On this site, we tend to go with the system definition rather than split hairs about linearity versus affine-ness.

Answer 2

[Note: it may happen that a teacher makes a oral mistake, that puzzles the audience. So here is an alternative explanation on this system being non-something]

This system is, as far as Peter K., Matt L. and I know, nicely linear. You already did the computations. With a little more work, among classical properties, it is also time-invariant, causal, stable.

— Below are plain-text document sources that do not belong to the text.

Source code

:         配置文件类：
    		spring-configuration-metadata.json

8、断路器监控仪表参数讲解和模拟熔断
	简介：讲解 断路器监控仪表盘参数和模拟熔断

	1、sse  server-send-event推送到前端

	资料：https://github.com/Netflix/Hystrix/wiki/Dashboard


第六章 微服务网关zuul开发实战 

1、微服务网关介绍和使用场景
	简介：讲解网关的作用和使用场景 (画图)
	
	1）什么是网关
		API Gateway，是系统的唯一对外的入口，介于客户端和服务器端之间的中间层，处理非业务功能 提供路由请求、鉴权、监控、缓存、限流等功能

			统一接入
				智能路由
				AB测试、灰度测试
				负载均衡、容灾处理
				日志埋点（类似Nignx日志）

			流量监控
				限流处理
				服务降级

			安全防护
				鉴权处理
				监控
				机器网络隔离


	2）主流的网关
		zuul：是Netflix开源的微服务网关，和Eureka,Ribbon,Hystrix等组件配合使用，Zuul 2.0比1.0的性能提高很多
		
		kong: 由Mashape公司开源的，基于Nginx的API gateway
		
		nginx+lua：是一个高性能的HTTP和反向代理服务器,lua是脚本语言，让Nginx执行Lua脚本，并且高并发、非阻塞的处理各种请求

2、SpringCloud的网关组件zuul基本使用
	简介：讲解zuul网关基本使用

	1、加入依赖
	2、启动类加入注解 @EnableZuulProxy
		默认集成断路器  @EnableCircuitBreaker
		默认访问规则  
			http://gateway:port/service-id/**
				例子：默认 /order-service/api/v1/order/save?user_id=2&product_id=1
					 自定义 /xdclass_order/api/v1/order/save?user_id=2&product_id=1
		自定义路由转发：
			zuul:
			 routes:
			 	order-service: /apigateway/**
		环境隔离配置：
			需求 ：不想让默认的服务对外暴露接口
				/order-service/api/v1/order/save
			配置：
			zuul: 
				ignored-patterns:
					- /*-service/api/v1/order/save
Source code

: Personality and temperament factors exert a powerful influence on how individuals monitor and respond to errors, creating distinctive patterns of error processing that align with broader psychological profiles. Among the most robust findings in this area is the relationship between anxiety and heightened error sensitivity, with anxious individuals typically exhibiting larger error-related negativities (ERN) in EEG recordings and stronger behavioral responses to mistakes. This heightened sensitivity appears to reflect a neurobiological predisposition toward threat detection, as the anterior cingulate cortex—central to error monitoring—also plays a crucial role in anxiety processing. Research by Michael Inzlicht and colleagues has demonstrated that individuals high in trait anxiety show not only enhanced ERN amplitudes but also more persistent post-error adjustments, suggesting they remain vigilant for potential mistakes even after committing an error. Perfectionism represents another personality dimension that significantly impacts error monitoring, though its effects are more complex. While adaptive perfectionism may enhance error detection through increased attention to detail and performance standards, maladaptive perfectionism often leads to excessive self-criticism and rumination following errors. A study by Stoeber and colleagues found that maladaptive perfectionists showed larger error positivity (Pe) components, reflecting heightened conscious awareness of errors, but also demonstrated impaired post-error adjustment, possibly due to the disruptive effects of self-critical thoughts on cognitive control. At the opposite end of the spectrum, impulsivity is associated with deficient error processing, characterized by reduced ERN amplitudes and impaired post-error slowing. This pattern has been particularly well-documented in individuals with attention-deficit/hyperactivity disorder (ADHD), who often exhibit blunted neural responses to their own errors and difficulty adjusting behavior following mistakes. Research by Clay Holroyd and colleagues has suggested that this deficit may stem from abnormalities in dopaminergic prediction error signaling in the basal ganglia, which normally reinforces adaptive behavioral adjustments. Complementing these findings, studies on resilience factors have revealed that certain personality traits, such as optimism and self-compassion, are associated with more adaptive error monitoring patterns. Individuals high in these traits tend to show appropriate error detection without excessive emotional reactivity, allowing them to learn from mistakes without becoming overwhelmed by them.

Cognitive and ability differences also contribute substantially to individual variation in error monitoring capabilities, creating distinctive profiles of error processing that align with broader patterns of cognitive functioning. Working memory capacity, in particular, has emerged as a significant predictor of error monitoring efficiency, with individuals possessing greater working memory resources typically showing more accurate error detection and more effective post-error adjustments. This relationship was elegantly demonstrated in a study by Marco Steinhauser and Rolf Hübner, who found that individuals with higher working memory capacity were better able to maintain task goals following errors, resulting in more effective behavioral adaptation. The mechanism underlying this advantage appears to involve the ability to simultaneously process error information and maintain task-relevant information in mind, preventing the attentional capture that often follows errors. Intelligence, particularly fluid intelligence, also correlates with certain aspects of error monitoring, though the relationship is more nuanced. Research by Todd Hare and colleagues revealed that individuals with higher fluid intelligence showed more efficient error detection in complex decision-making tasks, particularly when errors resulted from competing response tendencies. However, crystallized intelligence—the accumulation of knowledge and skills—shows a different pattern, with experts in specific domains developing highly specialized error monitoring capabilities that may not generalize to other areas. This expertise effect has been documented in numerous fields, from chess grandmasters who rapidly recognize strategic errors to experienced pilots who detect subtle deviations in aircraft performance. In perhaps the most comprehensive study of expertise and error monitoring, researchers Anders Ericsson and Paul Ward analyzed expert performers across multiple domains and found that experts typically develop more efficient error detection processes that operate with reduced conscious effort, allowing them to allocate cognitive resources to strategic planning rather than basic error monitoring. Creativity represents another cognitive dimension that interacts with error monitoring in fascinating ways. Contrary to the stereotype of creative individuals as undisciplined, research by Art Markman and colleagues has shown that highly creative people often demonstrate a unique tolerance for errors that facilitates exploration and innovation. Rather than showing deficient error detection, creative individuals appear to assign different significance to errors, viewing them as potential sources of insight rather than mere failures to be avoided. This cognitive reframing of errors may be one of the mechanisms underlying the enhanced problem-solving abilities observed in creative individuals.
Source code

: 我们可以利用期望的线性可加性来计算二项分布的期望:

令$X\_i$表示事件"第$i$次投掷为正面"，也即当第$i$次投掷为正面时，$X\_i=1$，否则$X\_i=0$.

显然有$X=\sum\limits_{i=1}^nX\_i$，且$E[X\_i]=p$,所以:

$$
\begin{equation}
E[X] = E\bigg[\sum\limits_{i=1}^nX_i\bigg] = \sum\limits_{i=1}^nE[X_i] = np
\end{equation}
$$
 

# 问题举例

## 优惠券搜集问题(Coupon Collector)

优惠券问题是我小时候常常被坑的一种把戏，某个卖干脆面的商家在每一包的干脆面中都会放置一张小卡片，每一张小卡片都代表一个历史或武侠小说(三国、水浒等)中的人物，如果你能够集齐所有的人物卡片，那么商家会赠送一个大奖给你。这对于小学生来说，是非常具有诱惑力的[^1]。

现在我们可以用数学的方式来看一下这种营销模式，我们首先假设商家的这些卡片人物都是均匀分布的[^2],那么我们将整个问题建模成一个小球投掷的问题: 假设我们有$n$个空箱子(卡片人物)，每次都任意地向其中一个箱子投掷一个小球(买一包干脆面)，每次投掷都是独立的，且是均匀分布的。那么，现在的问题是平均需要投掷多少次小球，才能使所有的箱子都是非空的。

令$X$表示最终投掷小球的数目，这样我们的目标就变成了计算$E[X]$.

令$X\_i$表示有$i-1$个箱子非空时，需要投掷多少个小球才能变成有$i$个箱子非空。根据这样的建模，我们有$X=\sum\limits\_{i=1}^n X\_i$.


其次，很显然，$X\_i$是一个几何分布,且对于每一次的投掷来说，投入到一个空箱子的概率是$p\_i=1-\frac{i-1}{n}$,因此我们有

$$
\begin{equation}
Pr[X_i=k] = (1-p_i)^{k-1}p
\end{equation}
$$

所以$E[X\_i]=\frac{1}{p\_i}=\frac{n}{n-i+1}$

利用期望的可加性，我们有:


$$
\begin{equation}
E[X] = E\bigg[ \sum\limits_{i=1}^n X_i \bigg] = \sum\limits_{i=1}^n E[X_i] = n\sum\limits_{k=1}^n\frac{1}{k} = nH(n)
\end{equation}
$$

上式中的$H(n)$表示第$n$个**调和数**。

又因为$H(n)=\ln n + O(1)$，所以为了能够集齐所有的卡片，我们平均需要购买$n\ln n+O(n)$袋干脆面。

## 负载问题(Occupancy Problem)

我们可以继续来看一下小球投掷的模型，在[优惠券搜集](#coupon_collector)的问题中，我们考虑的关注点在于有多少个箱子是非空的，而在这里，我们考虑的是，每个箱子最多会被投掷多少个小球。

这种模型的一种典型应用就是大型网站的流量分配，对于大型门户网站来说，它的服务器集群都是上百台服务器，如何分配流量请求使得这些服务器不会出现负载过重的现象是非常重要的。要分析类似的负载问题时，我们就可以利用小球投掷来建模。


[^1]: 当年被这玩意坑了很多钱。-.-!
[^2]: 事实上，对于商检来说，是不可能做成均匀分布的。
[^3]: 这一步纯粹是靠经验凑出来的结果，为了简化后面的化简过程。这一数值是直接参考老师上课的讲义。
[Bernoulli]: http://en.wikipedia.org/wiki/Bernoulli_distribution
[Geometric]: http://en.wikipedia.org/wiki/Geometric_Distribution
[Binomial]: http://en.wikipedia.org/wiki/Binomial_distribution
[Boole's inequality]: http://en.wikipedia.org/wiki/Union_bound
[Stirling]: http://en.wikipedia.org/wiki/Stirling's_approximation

The only basic property it does not possess is "to be memoryless", unless one of the constant $a$ or $b$ (including both) is zero (see for instance an extended conception of a memoryless system from What is a memory less system?).

Answer 3

A system $\mathcal{T}$ is linear if its response to a weighted sum of two signals equals the weighted sum of its individual responses to those two input signals:

$$\mathcal{T}\big\{\alpha x_1+\beta x_2\big\}=\alpha\mathcal{T}\big\{x_1\big\}+\beta\mathcal{T}\big\{x_2\big\}\tag{1}$$

with arbitrary constants $\alpha$ and $\beta$, and arbitrary input sequences $x_1[n]$ and $x_2[n]$. A system $\mathcal{T}$ satisfying $(1)$ is completely characterized by its impulse response $h[n]$, and its input-output relation can be formulated as a convolution of the input sequence with its impulse response:

$$\mathcal{T}\big\{x\big\}=\sum_{k=-\infty}^{\infty}h[k]x[n-k]\tag{2}$$

It is easily shown that the given system

$$\mathcal{T}\big\{x\big\}=y[n]=ax[n]+bx[n-3]\tag{3}$$

satisfies $(1)$, and that it is characterized by the impulse response

$$h[n]=a\delta[n]+b\delta[n-3]\tag{4}$$

Clearly, its input-output relation $(3)$ can be written as a convolution sum $(2)$. Equivalently, the $\mathcal{Z}$-transform of its response is given by the multiplication of the $\mathcal{Z}$-transform of its input sequence and its transfer function $H(z)=\mathcal{Z}\{h[n]\}$:

$$Y(z)=X(z)H(z)\tag{5}$$

By contrast, an affine system does not satisfy $(1)$, and it cannot be characterized by an impulse response or, equivalently, by a transfer function. The given linear system $(3)$ could be made affine by adding a constant $c$ ($c\neq 0$) to its output:

$$\mathcal{T}\big\{x\big\}=y[n]=ax[n]+bx[n-3]+c\tag{6}$$

This input-output relation cannot be formulated in terms of a convolution $(2)$, and it can easily be checked that the system $(6)$ doesn't satisfy $(1)$. Such a system is not linear, since part of the output (the constant $c$) does not depend on the input signal $x[n]$.

There is no reasonable definition of linearity according to which the given system $(3)$ could be classified as being non-linear.